Antony has over twenty years experience within teams leading pioneering digital products, platforms and business in Asia. He has had the privilege of working with and learning from great collaborators, all of whom enjoy the challenge of how to create delightful experiences that are simple, intuitive and ten times better than the alternative; whilst being commercially sustainable; and that are technically and operationally feasible especially in highly regulated markets such as payments and financial services.

Kathryn Campbell

Luckily for Kathryn the Internet came along, and now she gets to combine her love of people, design and statistics as a user research leader in Los Angeles.

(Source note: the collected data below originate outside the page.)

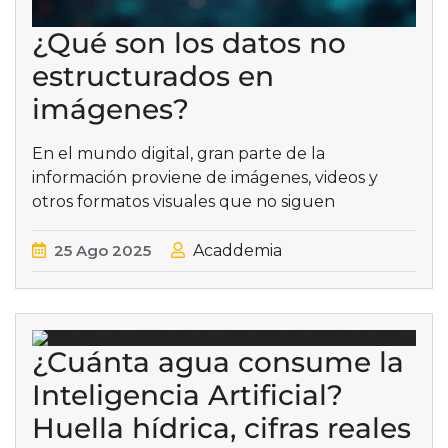
¿Qué son los datos no
estructurados en
imágenes?
En el mundo digital, gran parte de la
información proviene de imágenes, videos y
otros formatos visuales que no siguen
25
Ago
2025
Acaddemia
¿Cuánta agua consume la
Inteligencia Artificial?
Huella hídrica, cifras reales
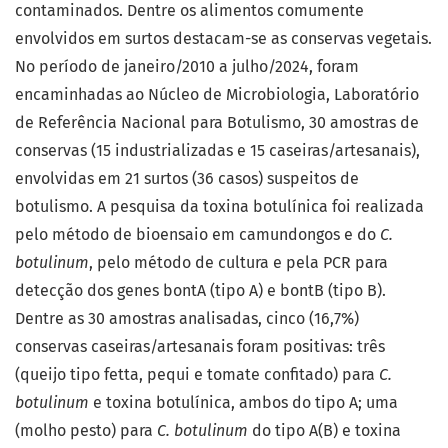
contaminados. Dentre os alimentos comumente
envolvidos em surtos destacam-se as conservas vegetais.
No período de janeiro/2010 a julho/2024, foram
encaminhadas ao Núcleo de Microbiologia, Laboratório
de Referência Nacional para Botulismo, 30 amostras de
conservas (15 industrializadas e 15 caseiras/artesanais),
envolvidas em 21 surtos (36 casos) suspeitos de
botulismo. A pesquisa da toxina botulínica foi realizada
pelo método de bioensaio em camundongos e do
C.
botulinum
, pelo método de cultura e pela PCR para
detecção dos genes bontA (tipo A) e bontB (tipo B).
Dentre as 30 amostras analisadas, cinco (16,7%)
conservas caseiras/artesanais foram positivas: três
(queijo tipo fetta, pequi e tomate confitado) para
C.
botulinum
e toxina botulínica, ambos do tipo A; uma
(molho pesto) para
C. botulinum
do tipo A(B) e toxina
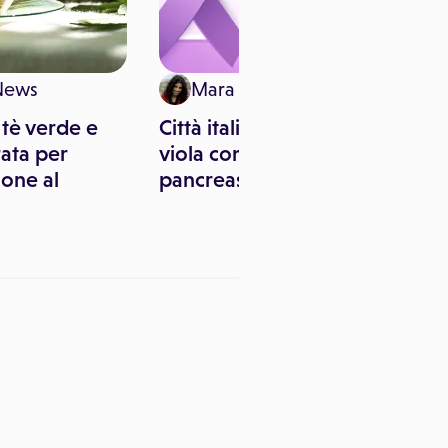
News
Mara Pitari
tè verde e
Città italiane illuminate di
rata per
viola contro il tumore al
ione al
pancreas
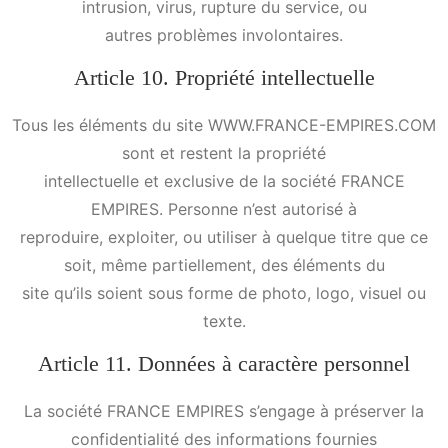
intrusion, virus, rupture du service, ou
autres problèmes involontaires.
Article 10. Propriété intellectuelle
Tous les éléments du site WWW.FRANCE-EMPIRES.COM
sont et restent la propriété
intellectuelle et exclusive de la société FRANCE
EMPIRES. Personne n’est autorisé à
reproduire, exploiter, ou utiliser à quelque titre que ce
soit, même partiellement, des éléments du
site qu’ils soient sous forme de photo, logo, visuel ou
texte.
Article 11. Données à caractère personnel
La société FRANCE EMPIRES s’engage à préserver la
confidentialité des informations fournies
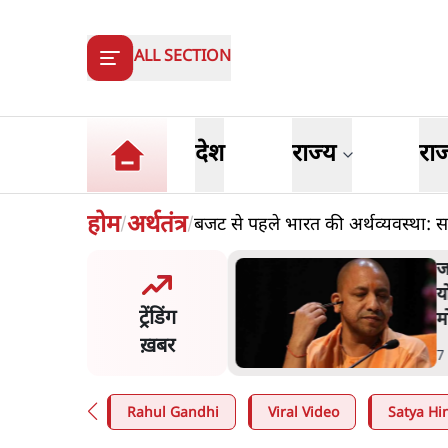
ALL SECTION
देश
राज्य
रा
होम
अर्थतंत्र
बजट से पहले भारत की अर्थव्यवस्था: 
/
/
त शाह के संसद में आने पर
ज
र करे सरकार': राज्यसभा
य
ट्रेंडिंग
ि ने केंद्र से कहा
म
ख़बर
n
.
देश
7
Rahul Gandhi
Viral Video
Satya Hin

She is currently listening to lots of great music while trying to make live events better as Director of Research & Insights at Ticketmaster. In a career that has evolved from advertising to digital product design for both global leaders and startups, the one north star has always been understanding what motivates people and making their lives a tiny bit better. She would love to hear what you’re up to @sparks_kc.

Davide Casali

Davide Casali, known as “Folletto”, is a product design director and startup advisor. He has an hybrid background in design, psychology, business, and technology. His objective is to change for better the quality of life of the people through the products he designs and lead. He currently works in Automattic, maker of WordPress.com. He believes that “Simplicity is the ultimate sophistication”, as Leonardo DaVinci reportedly said and his approach is to reach a focused simplicity through the existing complexity.

During his 15+ years of professional experience he designed and consulted for consumer (B2C), enterprise (B2B) and internal products, reaching more than 6 million users worldwide in different markets and industries. He worked with companies like Bank of England, Intesa Sanpaolo, Banca Sella, Unicredit, Nokia, Vodafone, Telecom Italia, Ferrari and Benetton. He co-founded Good 50×70, an international social communication project and Baker Framework, a platform to publish HTML5 books and magazines on the iPad.

He was a design partner in the startup WideTag where he led the product design of WideNoise, listed in the Compasso D’Oro selection, the ADI Design Index 2010, and selected in the Top 10 Internet of Things Products of 2009. He developed with Gianandrea Giacoma Motivational Design, a method that provides a theoretical approach and tools to deal with social dynamics and design social environments. He took an advisor and mentor role in many startups over the years: Ernest, Impacton, Flythegap, PosterForTomorrow, Tallyfy, Pick1, Tonight.eu, and Hunie.co.